Moreover, that foreign country has already built massive military- (or prison!)-style fortifications between its frontier and Morocco’s, not exactly a friendly overture.

Finally, the Moroccan authorities appear willing to use deadly force against these foreign nationals, even though the border guards are under no immediate threat from the unarmed would-be emigrants, who are running away from them and from Moroccan territory.

All the while, the Spanish authorities (and all Europeans) are able to sit back and protest that their border guards aren’t even armed, so they can scarcely be held responsible for the killings.

Wednesday, July 05, 2006

Morocco, Land of the Free

I was talking to a shopkeeper in Marrakech. Since his shop is in a former Jewish quarter of the city, talk turned to the current influx of Moroccan Jews and other Europeans into the madinas of Morocco. "Why are they coming back?" I asked. Here are his answers:

1. Many of those who went to Europe and America found it hard to live there--high taxes and not many business opportunities.
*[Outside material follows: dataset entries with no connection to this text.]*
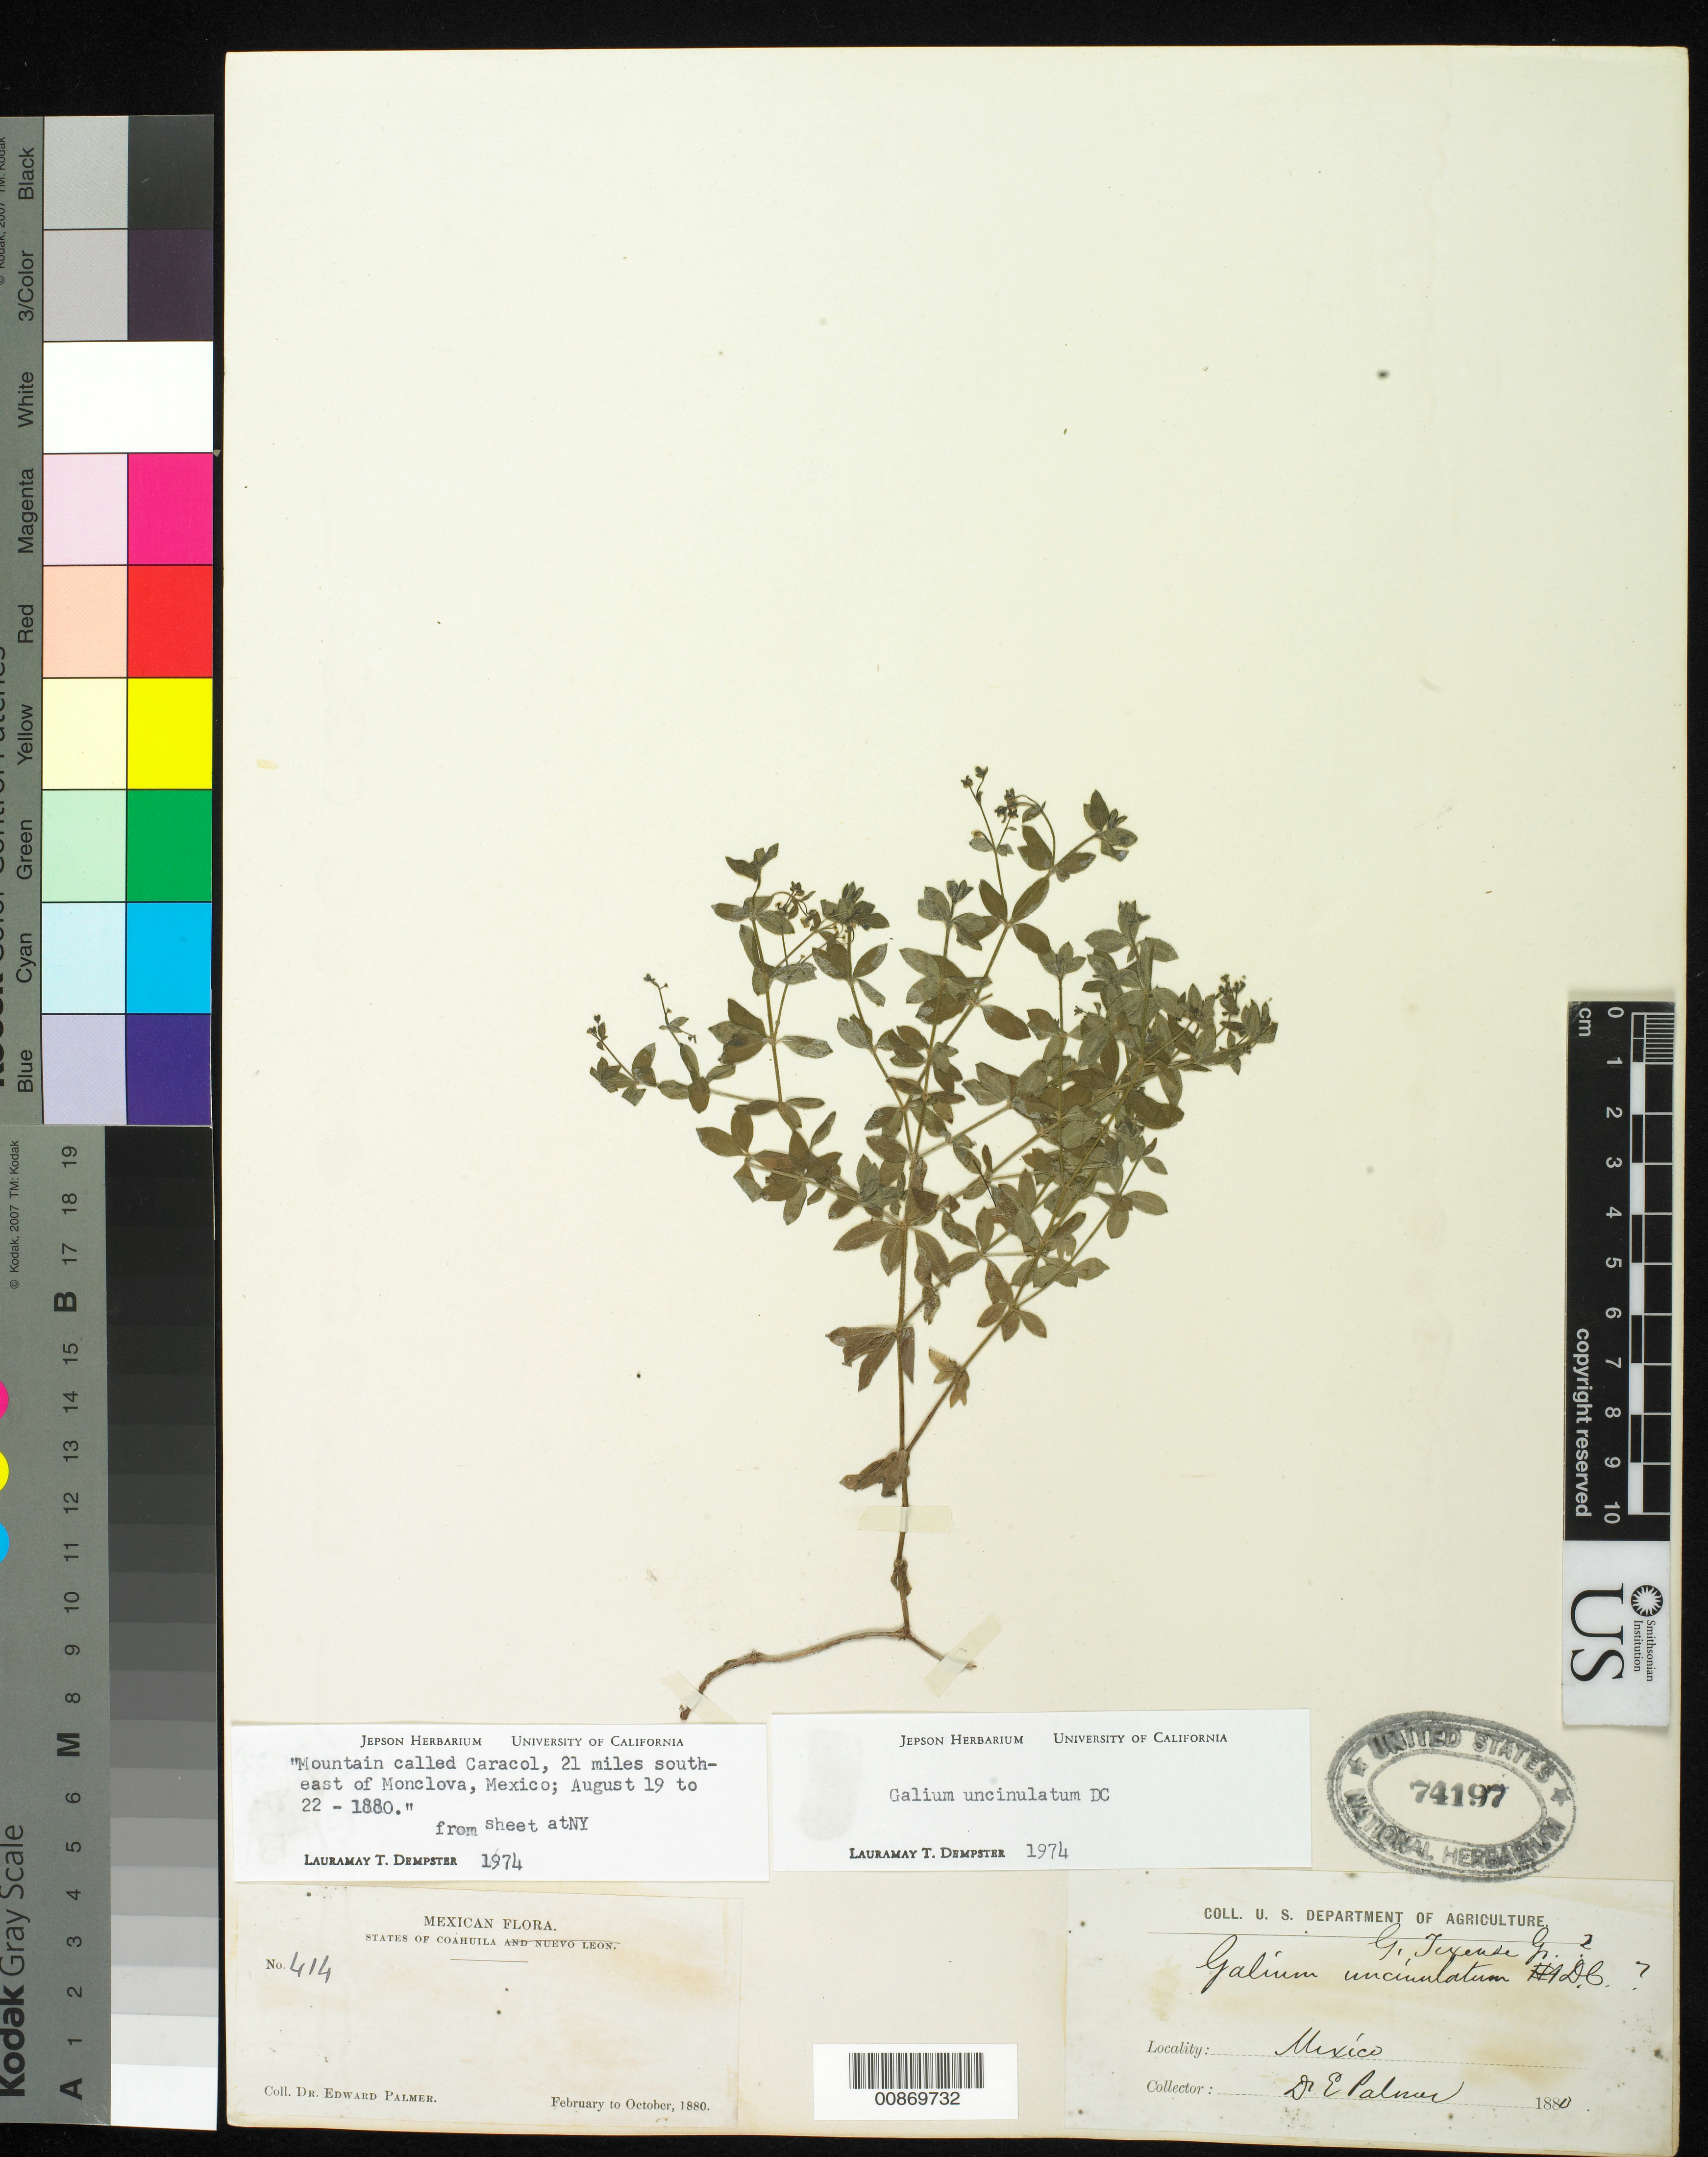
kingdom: Plantae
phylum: Tracheophyta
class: Magnoliopsida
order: Gentianales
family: Rubiaceae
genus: Galium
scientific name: Galium uncinulatum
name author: DC.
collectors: E. Palmer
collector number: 414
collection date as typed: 19 Aug 1880 to 22 Aug 1880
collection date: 1880-08-19/1880-08-22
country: Mexico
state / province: Coahuila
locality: Mountain called Caracol, 21 miles southeast of Monclova, Coahuila.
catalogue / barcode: US 74197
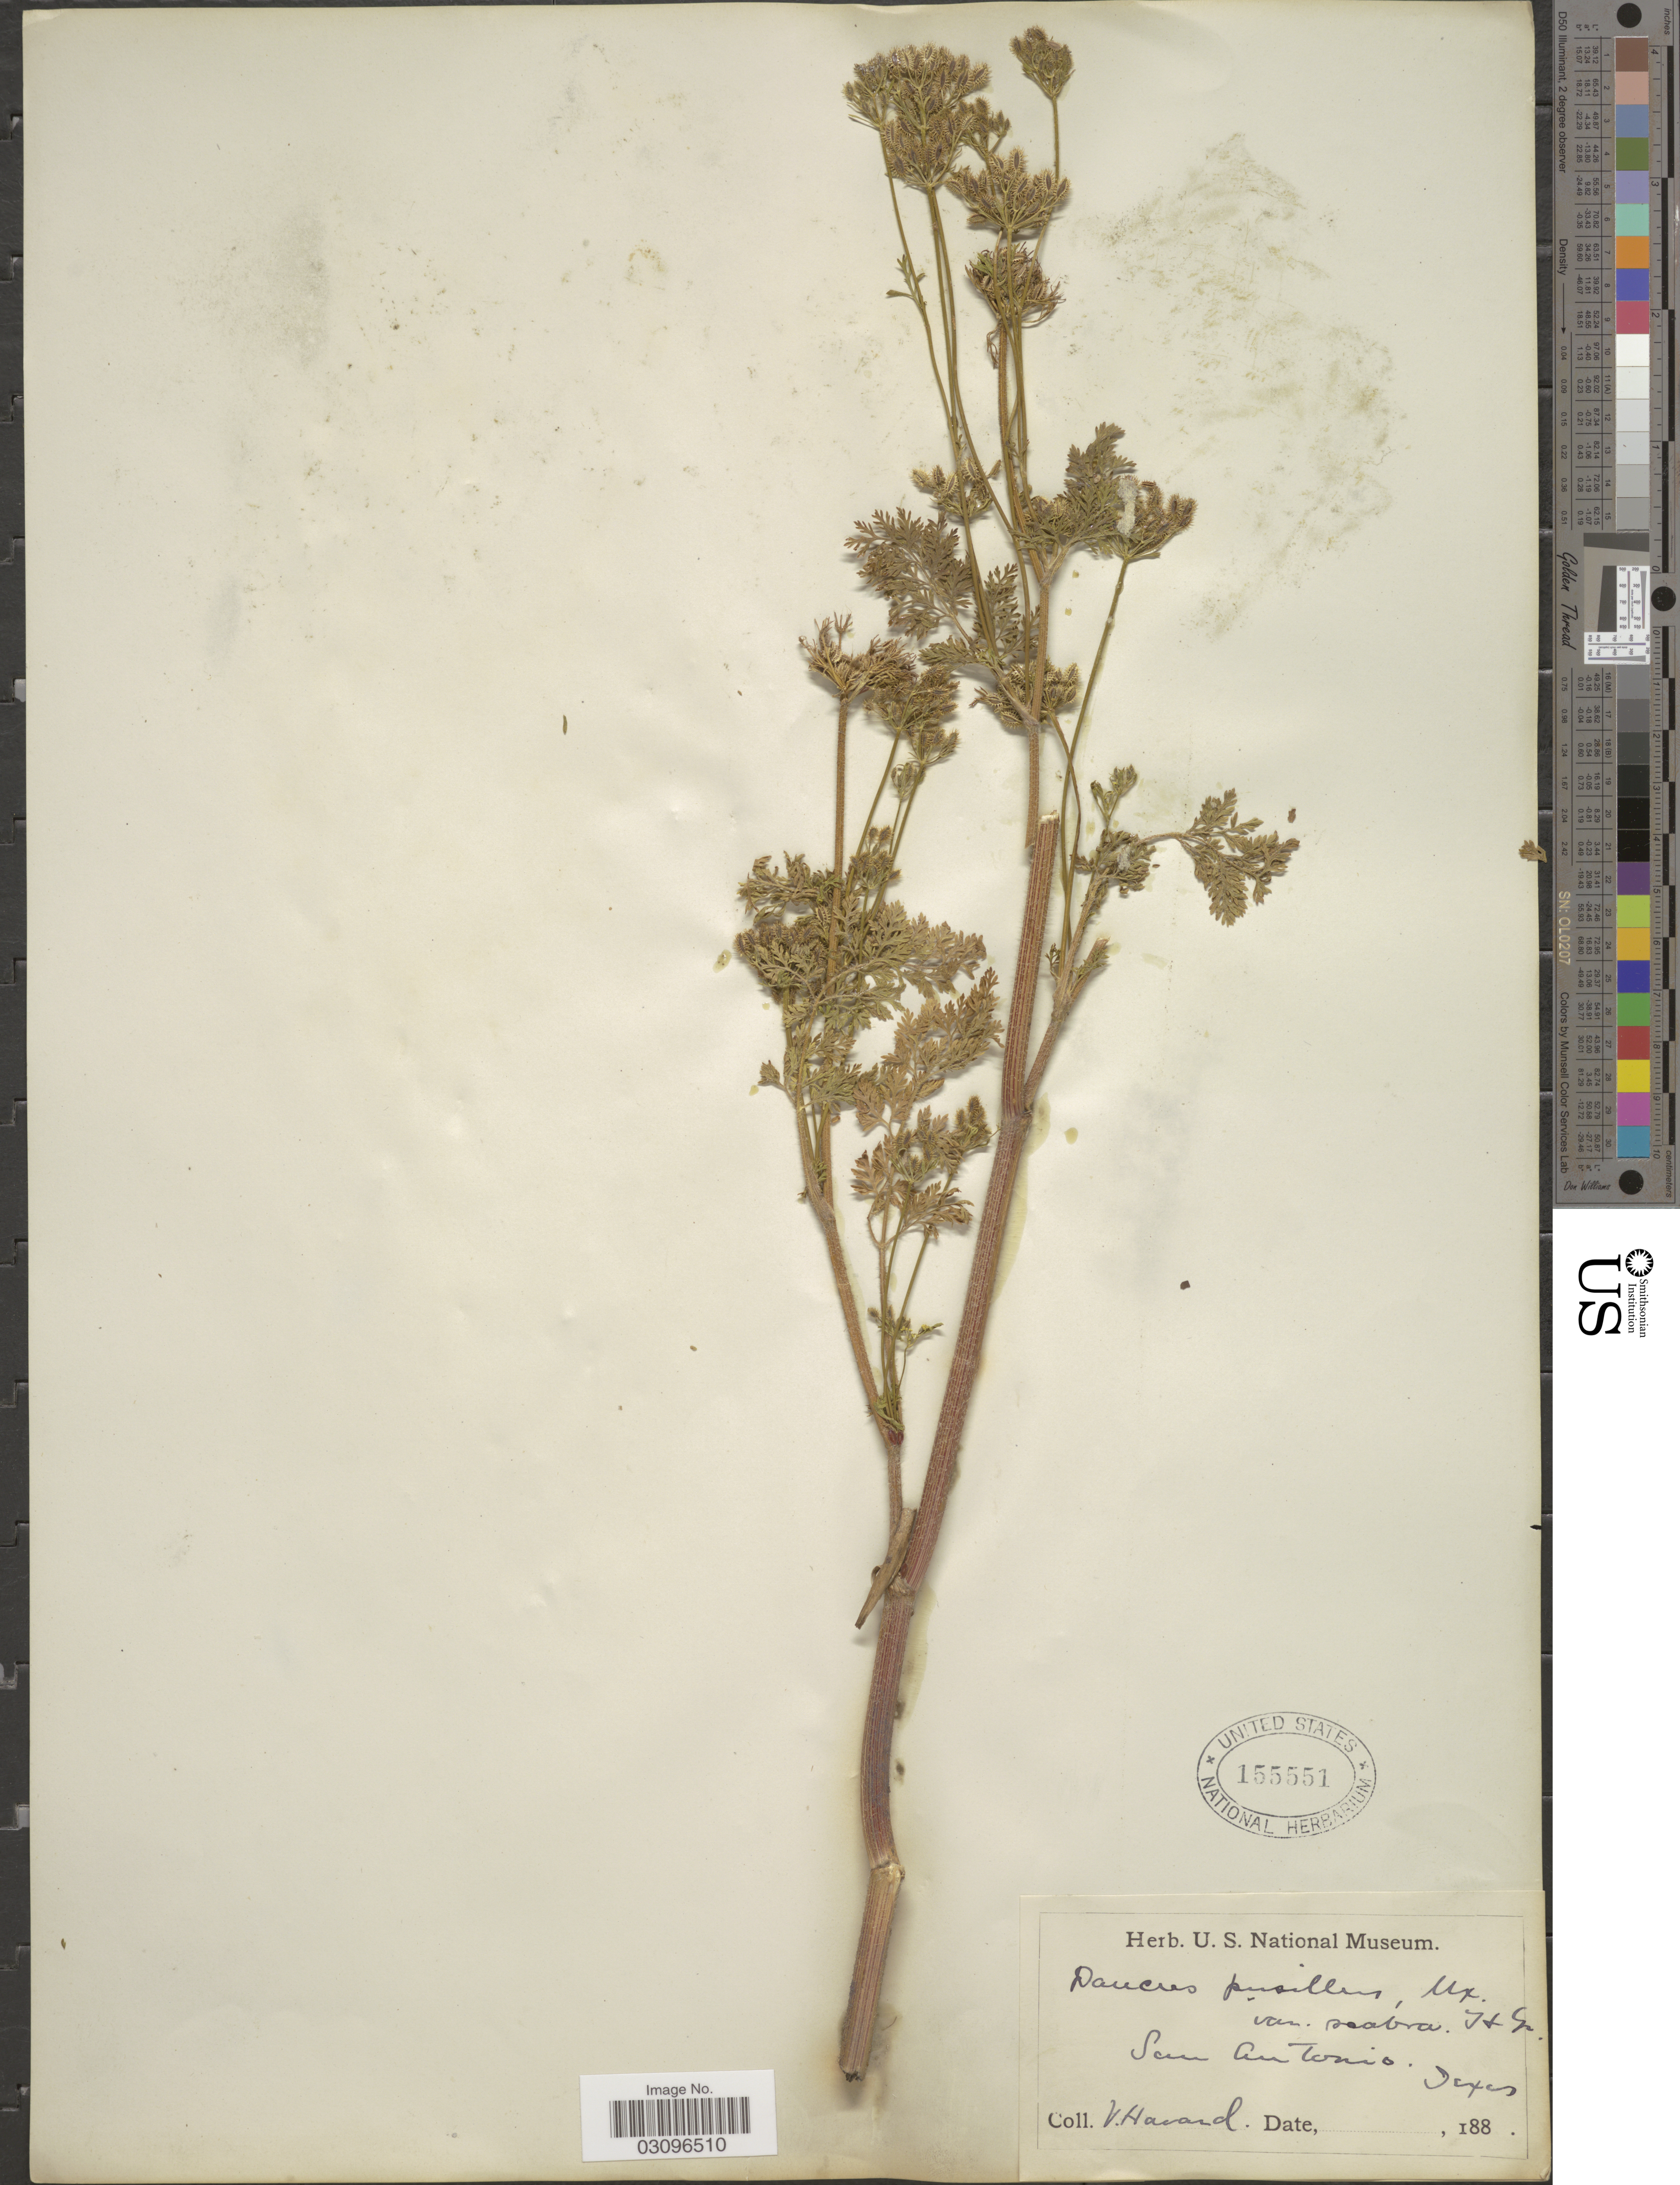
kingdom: Plantae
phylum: Tracheophyta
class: Magnoliopsida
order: Apiales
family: Apiaceae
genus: Daucus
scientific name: Daucus pusillus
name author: Michx.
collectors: V. Havard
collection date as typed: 188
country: United States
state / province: Texas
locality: San Antonio.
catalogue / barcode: US 155551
2. Those who went to Israel met with discrimination, because they were Sephardic Arabic-speakers.

3. Moreover, those in Israel are under daily threat from terrorism. They could be blown up at any time.

So why do they come to Morocco? Taxes are relatively low, the business climate is favorable, and it's a free, peaceful, and secure society.

Meanwhile, I have to wonder how free, peaceful, and secure America is when I read such a story as this, in which a naval veteran arrested for wearing the wrong kind of T-shirt to a Chicago VA medical center.